- How to complete this task:
In the material below, find how many lines contain the string "down". Write only that number.

- Dataset section:
========================
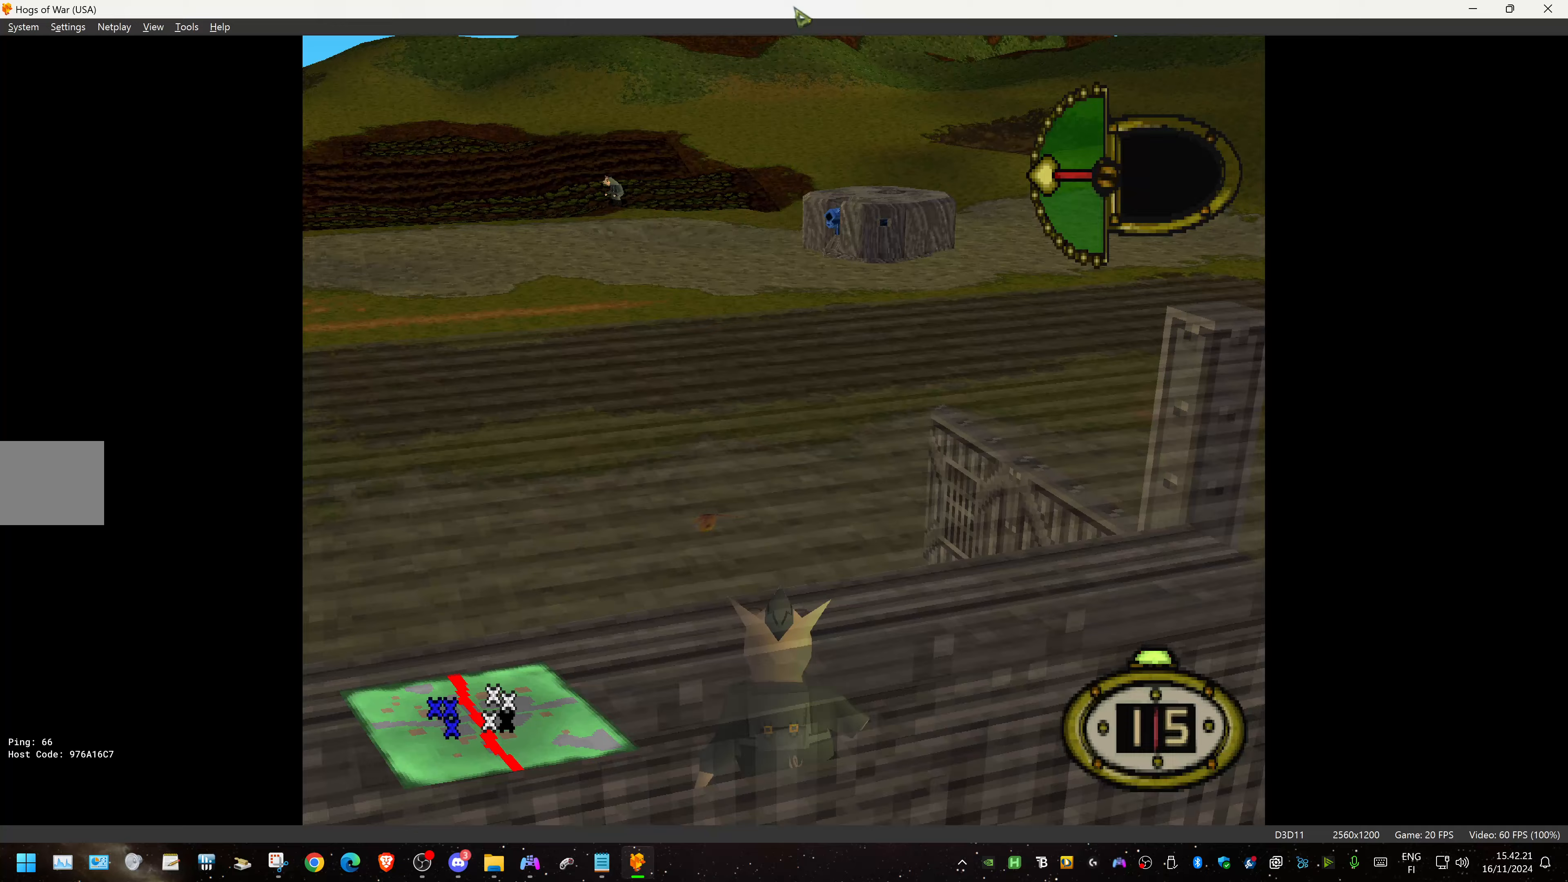
{"dt_ms": 500, "buttons": ["L1"], "events": [[83, "DPAD_DOWN", "down"], [150, "L1", "down"], [383, "DPAD_DOWN", "up"], [400, "DPAD_LEFT", "up"]]}
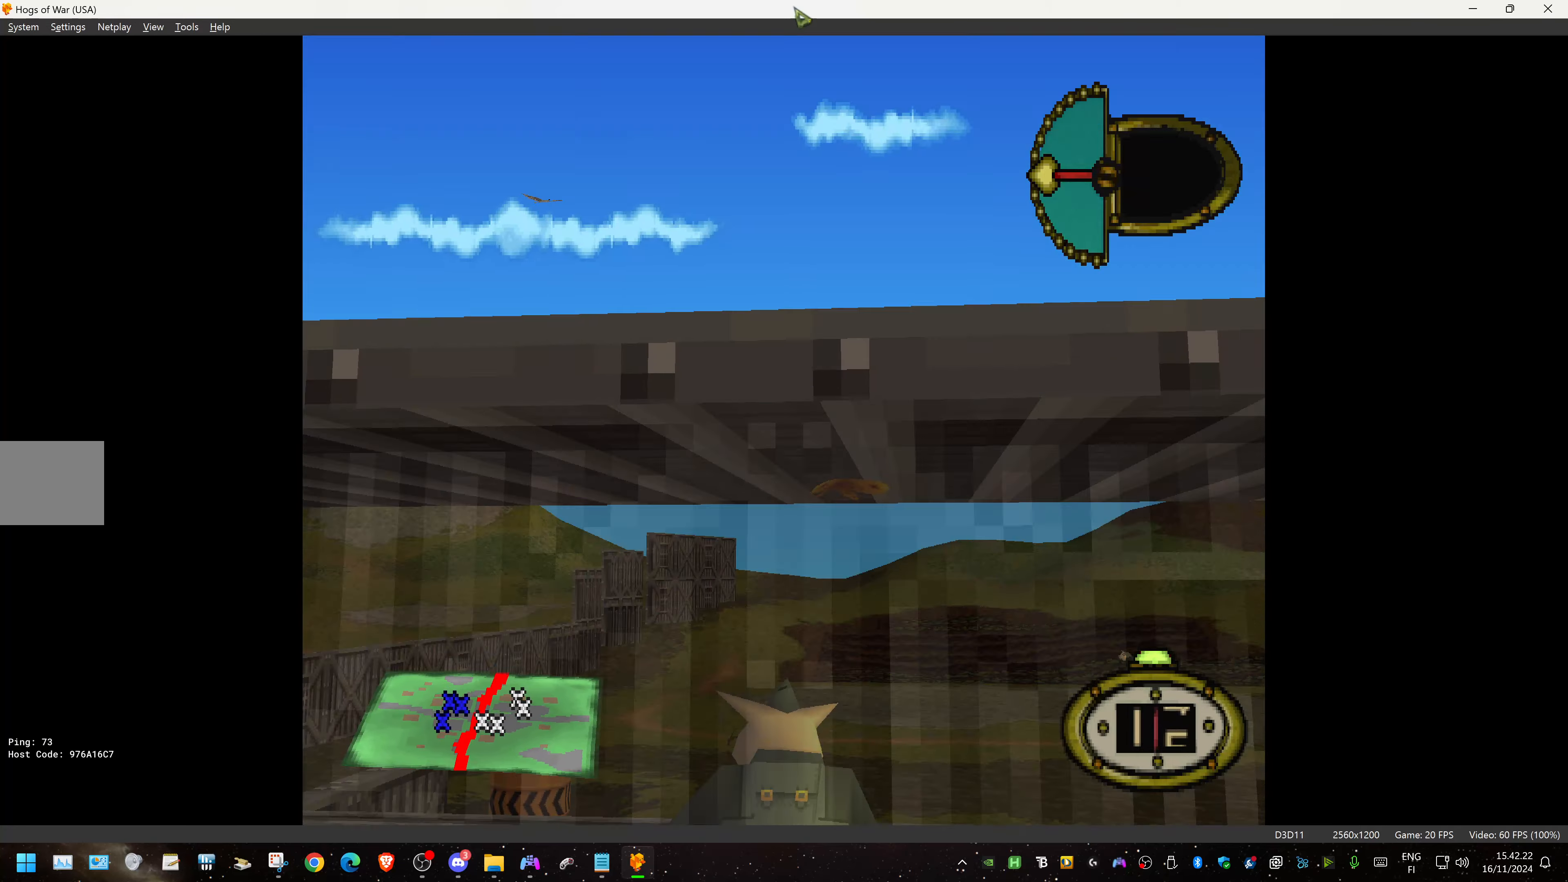
{"dt_ms": 500, "buttons": ["DPAD_LEFT"], "events": [[350, "L1", "up"], [367, "DPAD_LEFT", "down"]]}
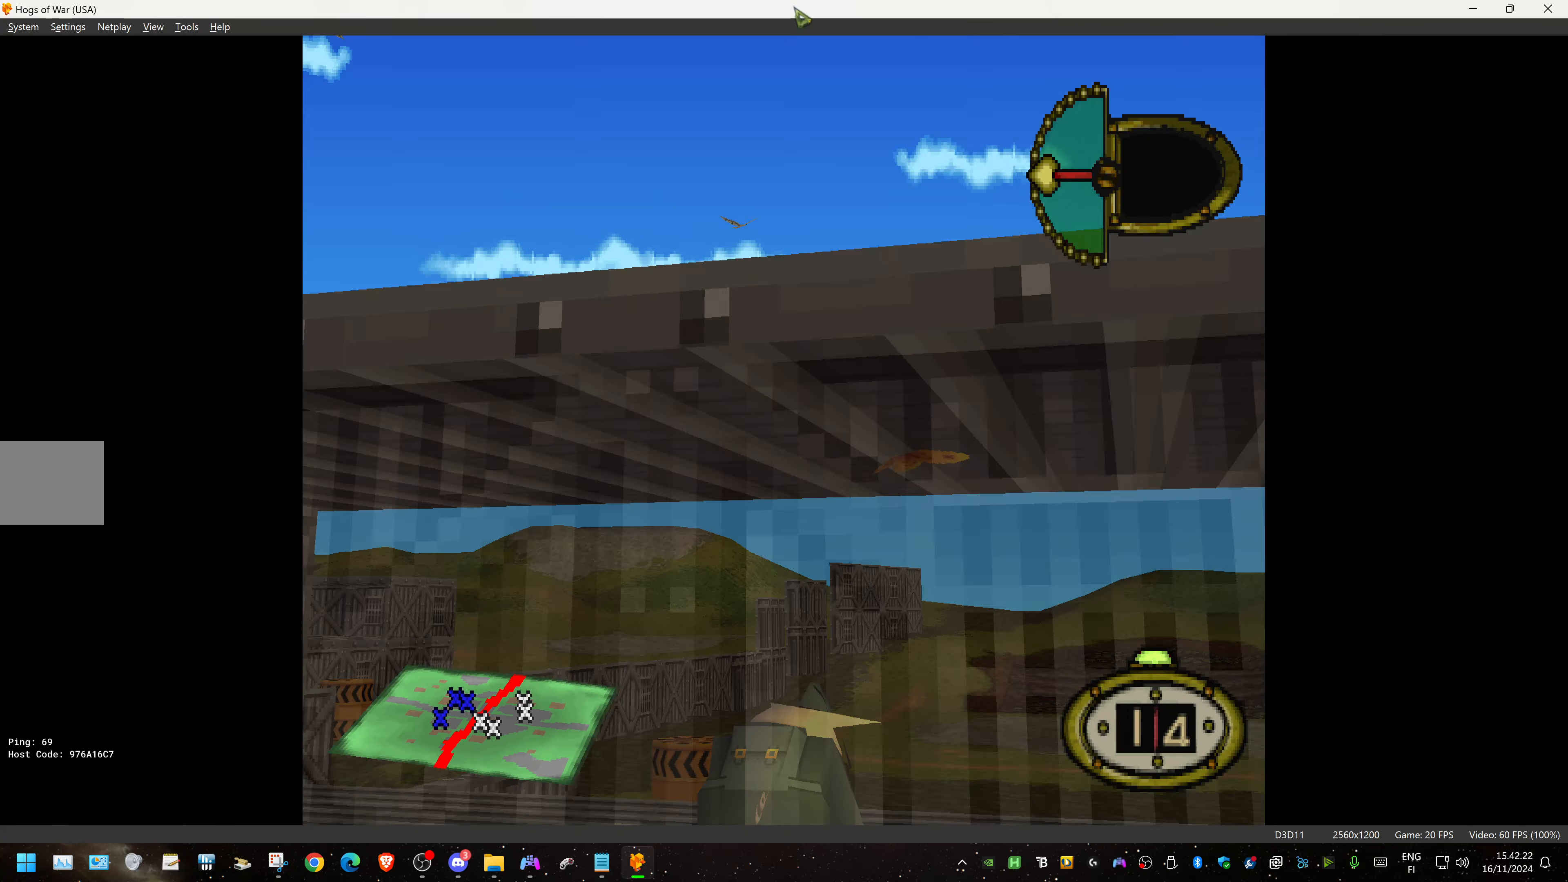
{"dt_ms": 500, "buttons": ["DPAD_LEFT"], "events": []}
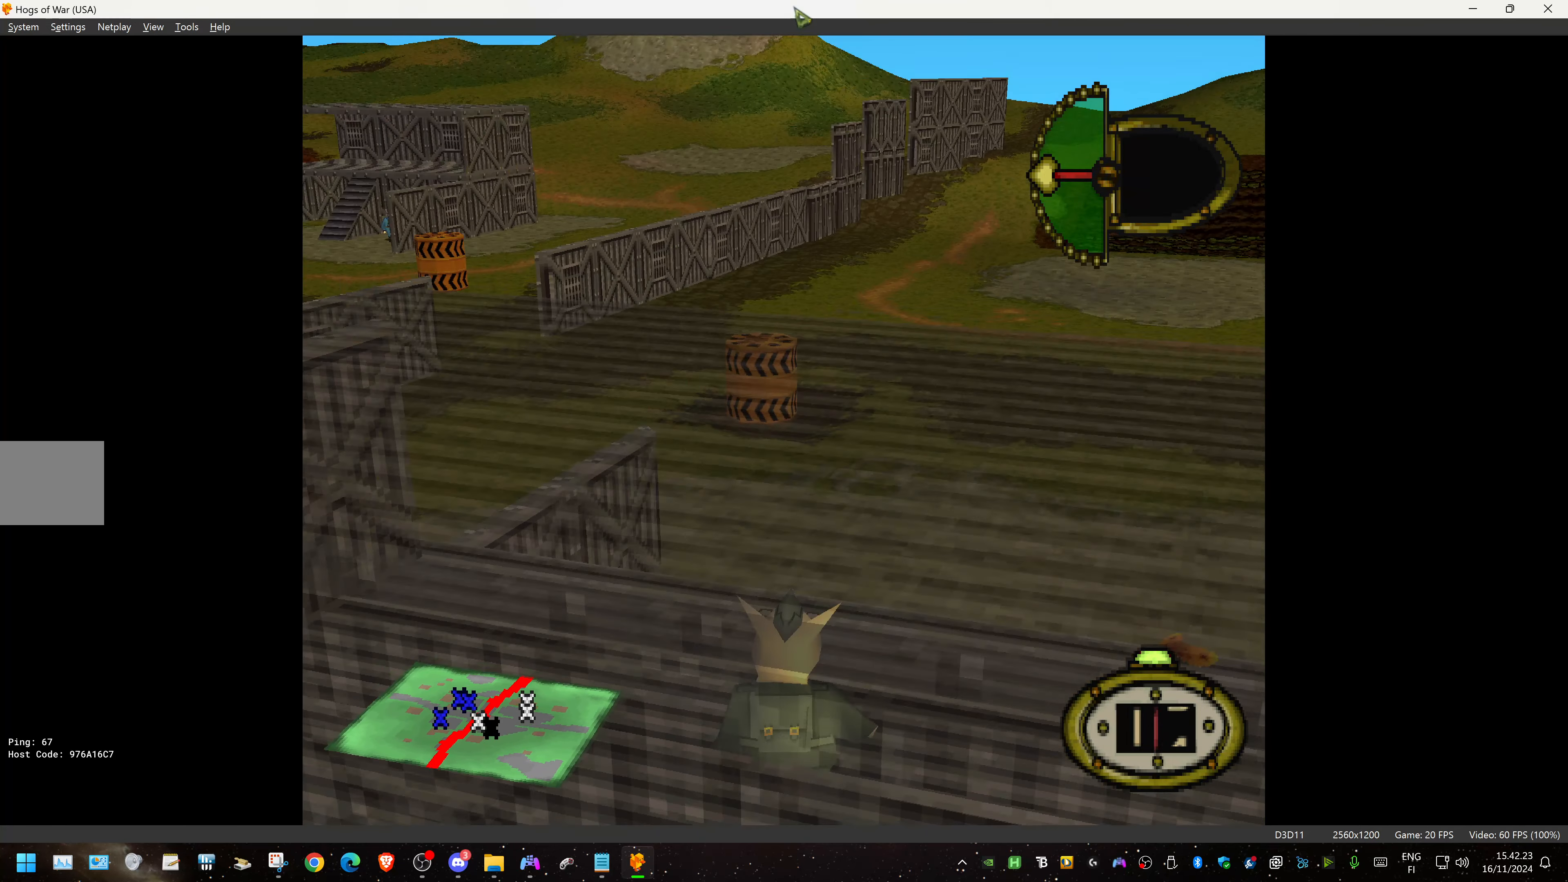
{"dt_ms": 500, "buttons": ["DPAD_LEFT"], "events": []}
========================
- Answer section:
2